Dataset content section start

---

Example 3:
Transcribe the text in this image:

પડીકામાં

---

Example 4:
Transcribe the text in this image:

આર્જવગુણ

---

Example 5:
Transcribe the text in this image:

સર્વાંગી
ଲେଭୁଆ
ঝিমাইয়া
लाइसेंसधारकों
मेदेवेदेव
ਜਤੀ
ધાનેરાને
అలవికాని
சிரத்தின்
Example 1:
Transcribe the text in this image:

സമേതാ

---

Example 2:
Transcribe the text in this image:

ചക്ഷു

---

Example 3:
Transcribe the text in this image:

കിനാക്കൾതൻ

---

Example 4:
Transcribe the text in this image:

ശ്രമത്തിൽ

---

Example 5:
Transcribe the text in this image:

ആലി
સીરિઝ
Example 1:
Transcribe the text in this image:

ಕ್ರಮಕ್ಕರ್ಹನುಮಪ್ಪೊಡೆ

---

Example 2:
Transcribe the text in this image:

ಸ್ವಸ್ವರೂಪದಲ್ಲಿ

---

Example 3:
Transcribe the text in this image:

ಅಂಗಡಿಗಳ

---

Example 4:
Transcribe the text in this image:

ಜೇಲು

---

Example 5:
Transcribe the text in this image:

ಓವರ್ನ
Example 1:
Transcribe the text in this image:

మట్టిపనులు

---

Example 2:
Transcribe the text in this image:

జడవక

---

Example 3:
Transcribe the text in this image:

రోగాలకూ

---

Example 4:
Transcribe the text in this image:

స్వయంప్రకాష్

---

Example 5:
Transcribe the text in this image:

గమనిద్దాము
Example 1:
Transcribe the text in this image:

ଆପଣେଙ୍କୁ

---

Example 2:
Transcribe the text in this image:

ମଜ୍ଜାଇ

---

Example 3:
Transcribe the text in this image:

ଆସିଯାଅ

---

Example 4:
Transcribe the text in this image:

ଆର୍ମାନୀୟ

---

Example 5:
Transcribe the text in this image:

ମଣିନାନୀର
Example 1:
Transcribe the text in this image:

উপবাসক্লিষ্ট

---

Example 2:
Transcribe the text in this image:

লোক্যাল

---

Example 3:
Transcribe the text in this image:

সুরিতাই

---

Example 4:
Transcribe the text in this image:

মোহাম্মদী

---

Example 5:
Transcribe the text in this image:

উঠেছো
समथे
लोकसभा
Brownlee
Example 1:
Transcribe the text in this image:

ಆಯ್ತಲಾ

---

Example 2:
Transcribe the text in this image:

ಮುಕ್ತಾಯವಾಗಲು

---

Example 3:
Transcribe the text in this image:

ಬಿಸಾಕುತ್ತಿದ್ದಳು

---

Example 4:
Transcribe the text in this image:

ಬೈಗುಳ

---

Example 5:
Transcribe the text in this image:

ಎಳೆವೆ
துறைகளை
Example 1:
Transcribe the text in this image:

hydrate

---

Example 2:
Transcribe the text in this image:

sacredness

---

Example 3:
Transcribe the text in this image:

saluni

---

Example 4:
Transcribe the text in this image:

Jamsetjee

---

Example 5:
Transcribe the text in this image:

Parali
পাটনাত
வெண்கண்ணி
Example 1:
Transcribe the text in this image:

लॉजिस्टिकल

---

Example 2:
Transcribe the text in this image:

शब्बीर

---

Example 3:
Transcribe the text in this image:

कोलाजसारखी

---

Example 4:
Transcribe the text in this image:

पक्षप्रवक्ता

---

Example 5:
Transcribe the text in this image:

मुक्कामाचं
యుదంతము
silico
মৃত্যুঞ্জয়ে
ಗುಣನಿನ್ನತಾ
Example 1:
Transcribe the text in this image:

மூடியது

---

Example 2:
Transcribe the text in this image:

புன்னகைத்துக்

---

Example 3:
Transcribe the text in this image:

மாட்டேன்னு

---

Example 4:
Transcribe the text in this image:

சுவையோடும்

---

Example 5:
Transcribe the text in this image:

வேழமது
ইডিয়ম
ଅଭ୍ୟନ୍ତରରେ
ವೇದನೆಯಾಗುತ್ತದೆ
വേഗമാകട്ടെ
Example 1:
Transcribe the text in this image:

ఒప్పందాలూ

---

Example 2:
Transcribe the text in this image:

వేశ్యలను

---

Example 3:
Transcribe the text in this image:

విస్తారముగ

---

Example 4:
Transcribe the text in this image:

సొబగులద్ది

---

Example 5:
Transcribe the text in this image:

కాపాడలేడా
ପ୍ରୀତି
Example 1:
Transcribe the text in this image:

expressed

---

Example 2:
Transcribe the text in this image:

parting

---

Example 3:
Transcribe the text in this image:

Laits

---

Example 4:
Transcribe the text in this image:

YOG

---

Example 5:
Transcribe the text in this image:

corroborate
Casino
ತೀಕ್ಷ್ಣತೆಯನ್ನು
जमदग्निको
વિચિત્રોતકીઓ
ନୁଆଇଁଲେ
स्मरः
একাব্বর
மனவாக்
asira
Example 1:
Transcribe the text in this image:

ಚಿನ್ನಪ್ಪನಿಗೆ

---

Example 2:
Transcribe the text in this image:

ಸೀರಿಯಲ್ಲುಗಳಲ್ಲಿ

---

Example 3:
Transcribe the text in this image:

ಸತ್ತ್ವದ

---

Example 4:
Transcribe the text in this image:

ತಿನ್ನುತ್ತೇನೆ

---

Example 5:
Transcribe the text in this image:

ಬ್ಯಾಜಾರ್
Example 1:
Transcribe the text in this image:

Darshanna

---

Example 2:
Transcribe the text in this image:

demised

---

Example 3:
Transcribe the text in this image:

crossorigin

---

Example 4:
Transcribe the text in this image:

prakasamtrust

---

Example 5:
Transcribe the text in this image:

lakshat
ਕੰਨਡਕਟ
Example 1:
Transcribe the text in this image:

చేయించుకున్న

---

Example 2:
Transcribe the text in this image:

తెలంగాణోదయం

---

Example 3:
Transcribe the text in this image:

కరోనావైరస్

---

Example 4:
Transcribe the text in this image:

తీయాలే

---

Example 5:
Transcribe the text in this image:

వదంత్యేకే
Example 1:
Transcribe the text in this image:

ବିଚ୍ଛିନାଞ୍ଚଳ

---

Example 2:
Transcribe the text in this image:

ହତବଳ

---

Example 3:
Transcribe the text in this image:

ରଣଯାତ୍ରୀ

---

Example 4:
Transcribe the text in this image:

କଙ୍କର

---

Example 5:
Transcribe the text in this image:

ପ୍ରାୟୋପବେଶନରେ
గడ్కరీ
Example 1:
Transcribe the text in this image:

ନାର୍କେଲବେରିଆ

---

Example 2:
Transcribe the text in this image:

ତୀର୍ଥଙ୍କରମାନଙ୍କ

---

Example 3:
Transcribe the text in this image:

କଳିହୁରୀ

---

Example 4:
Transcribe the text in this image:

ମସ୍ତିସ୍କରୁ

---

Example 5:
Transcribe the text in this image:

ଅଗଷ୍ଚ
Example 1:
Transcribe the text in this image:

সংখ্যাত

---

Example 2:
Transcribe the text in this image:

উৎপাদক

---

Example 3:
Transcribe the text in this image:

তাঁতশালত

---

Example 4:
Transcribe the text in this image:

Dataset content section end

**What you will do**
Output every record exactly as written, with nothing dropped.

**Answer to this exercise**
---

Example 3:
Transcribe the text in this image:

પડીકામાં

---

Example 4:
Transcribe the text in this image:

આર્જવગુણ

---

Example 5:
Transcribe the text in this image:

સર્વાંગી
ଲେଭୁଆ
ঝিমাইয়া
लाइसेंसधारकों
मेदेवेदेव
ਜਤੀ
ધાનેરાને
అలవికాని
சிரத்தின்
Example 1:
Transcribe the text in this image:

സമേതാ

---

Example 2:
Transcribe the text in this image:

ചക്ഷു

---

Example 3:
Transcribe the text in this image:

കിനാക്കൾതൻ

---

Example 4:
Transcribe the text in this image:

ശ്രമത്തിൽ

---

Example 5:
Transcribe the text in this image:

ആലി
સીરિઝ
Example 1:
Transcribe the text in this image:

ಕ್ರಮಕ್ಕರ್ಹನುಮಪ್ಪೊಡೆ

---

Example 2:
Transcribe the text in this image:

ಸ್ವಸ್ವರೂಪದಲ್ಲಿ

---

Example 3:
Transcribe the text in this image:

ಅಂಗಡಿಗಳ

---

Example 4:
Transcribe the text in this image:

ಜೇಲು

---

Example 5:
Transcribe the text in this image:

ಓವರ್ನ
Example 1:
Transcribe the text in this image:

మట్టిపనులు

---

Example 2:
Transcribe the text in this image:

జడవక

---

Example 3:
Transcribe the text in this image:

రోగాలకూ

---

Example 4:
Transcribe the text in this image:

స్వయంప్రకాష్

---

Example 5:
Transcribe the text in this image:

గమనిద్దాము
Example 1:
Transcribe the text in this image:

ଆପଣେଙ୍କୁ

---

Example 2:
Transcribe the text in this image:

ମଜ୍ଜାଇ

---

Example 3:
Transcribe the text in this image:

ଆସିଯାଅ

---

Example 4:
Transcribe the text in this image:

ଆର୍ମାନୀୟ

---

Example 5:
Transcribe the text in this image:

ମଣିନାନୀର
Example 1:
Transcribe the text in this image:

উপবাসক্লিষ্ট

---

Example 2:
Transcribe the text in this image:

লোক্যাল

---

Example 3:
Transcribe the text in this image:

সুরিতাই

---

Example 4:
Transcribe the text in this image:

মোহাম্মদী

---

Example 5:
Transcribe the text in this image:

উঠেছো
समथे
लोकसभा
Brownlee
Example 1:
Transcribe the text in this image:

ಆಯ್ತಲಾ

---

Example 2:
Transcribe the text in this image:

ಮುಕ್ತಾಯವಾಗಲು

---

Example 3:
Transcribe the text in this image:

ಬಿಸಾಕುತ್ತಿದ್ದಳು

---

Example 4:
Transcribe the text in this image:

ಬೈಗುಳ

---

Example 5:
Transcribe the text in this image:

ಎಳೆವೆ
துறைகளை
Example 1:
Transcribe the text in this image:

hydrate

---

Example 2:
Transcribe the text in this image:

sacredness

---

Example 3:
Transcribe the text in this image:

saluni

---

Example 4:
Transcribe the text in this image:

Jamsetjee

---

Example 5:
Transcribe the text in this image:

Parali
পাটনাত
வெண்கண்ணி
Example 1:
Transcribe the text in this image:

लॉजिस्टिकल

---

Example 2:
Transcribe the text in this image:

शब्बीर

---

Example 3:
Transcribe the text in this image:

कोलाजसारखी

---

Example 4:
Transcribe the text in this image:

पक्षप्रवक्ता

---

Example 5:
Transcribe the text in this image:

मुक्कामाचं
యుదంతము
silico
মৃত্যুঞ্জয়ে
ಗುಣನಿನ್ನತಾ
Example 1:
Transcribe the text in this image:

மூடியது

---

Example 2:
Transcribe the text in this image:

புன்னகைத்துக்

---

Example 3:
Transcribe the text in this image:

மாட்டேன்னு

---

Example 4:
Transcribe the text in this image:

சுவையோடும்

---

Example 5:
Transcribe the text in this image:

வேழமது
ইডিয়ম
ଅଭ୍ୟନ୍ତରରେ
ವೇದನೆಯಾಗುತ್ತದೆ
വേഗമാകട്ടെ
Example 1:
Transcribe the text in this image:

ఒప్పందాలూ

---

Example 2:
Transcribe the text in this image:

వేశ్యలను

---

Example 3:
Transcribe the text in this image:

విస్తారముగ

---

Example 4:
Transcribe the text in this image:

సొబగులద్ది

---

Example 5:
Transcribe the text in this image:

కాపాడలేడా
ପ୍ରୀତି
Example 1:
Transcribe the text in this image:

expressed

---

Example 2:
Transcribe the text in this image:

parting

---

Example 3:
Transcribe the text in this image:

Laits

---

Example 4:
Transcribe the text in this image:

YOG

---

Example 5:
Transcribe the text in this image:

corroborate
Casino
ತೀಕ್ಷ್ಣತೆಯನ್ನು
जमदग्निको
વિચિત્રોતકીઓ
ନୁଆଇଁଲେ
स्मरः
একাব্বর
மனவாக்
asira
Example 1:
Transcribe the text in this image:

ಚಿನ್ನಪ್ಪನಿಗೆ

---

Example 2:
Transcribe the text in this image:

ಸೀರಿಯಲ್ಲುಗಳಲ್ಲಿ

---

Example 3:
Transcribe the text in this image:

ಸತ್ತ್ವದ

---

Example 4:
Transcribe the text in this image:

ತಿನ್ನುತ್ತೇನೆ

---

Example 5:
Transcribe the text in this image:

ಬ್ಯಾಜಾರ್
Example 1:
Transcribe the text in this image:

Darshanna

---

Example 2:
Transcribe the text in this image:

demised

---

Example 3:
Transcribe the text in this image:

crossorigin

---

Example 4:
Transcribe the text in this image:

prakasamtrust

---

Example 5:
Transcribe the text in this image:

lakshat
ਕੰਨਡਕਟ
Example 1:
Transcribe the text in this image:

చేయించుకున్న

---

Example 2:
Transcribe the text in this image:

తెలంగాణోదయం

---

Example 3:
Transcribe the text in this image:

కరోనావైరస్

---

Example 4:
Transcribe the text in this image:

తీయాలే

---

Example 5:
Transcribe the text in this image:

వదంత్యేకే
Example 1:
Transcribe the text in this image:

ବିଚ୍ଛିନାଞ୍ଚଳ

---

Example 2:
Transcribe the text in this image:

ହତବଳ

---

Example 3:
Transcribe the text in this image:

ରଣଯାତ୍ରୀ

---

Example 4:
Transcribe the text in this image:

କଙ୍କର

---

Example 5:
Transcribe the text in this image:

ପ୍ରାୟୋପବେଶନରେ
గడ్కరీ
Example 1:
Transcribe the text in this image:

ନାର୍କେଲବେରିଆ

---

Example 2:
Transcribe the text in this image:

ତୀର୍ଥଙ୍କରମାନଙ୍କ

---

Example 3:
Transcribe the text in this image:

କଳିହୁରୀ

---

Example 4:
Transcribe the text in this image:

ମସ୍ତିସ୍କରୁ

---

Example 5:
Transcribe the text in this image:

ଅଗଷ୍ଚ
Example 1:
Transcribe the text in this image:

সংখ্যাত

---

Example 2:
Transcribe the text in this image:

উৎপাদক

---

Example 3:
Transcribe the text in this image:

তাঁতশালত

---

Example 4:
Transcribe the text in this image:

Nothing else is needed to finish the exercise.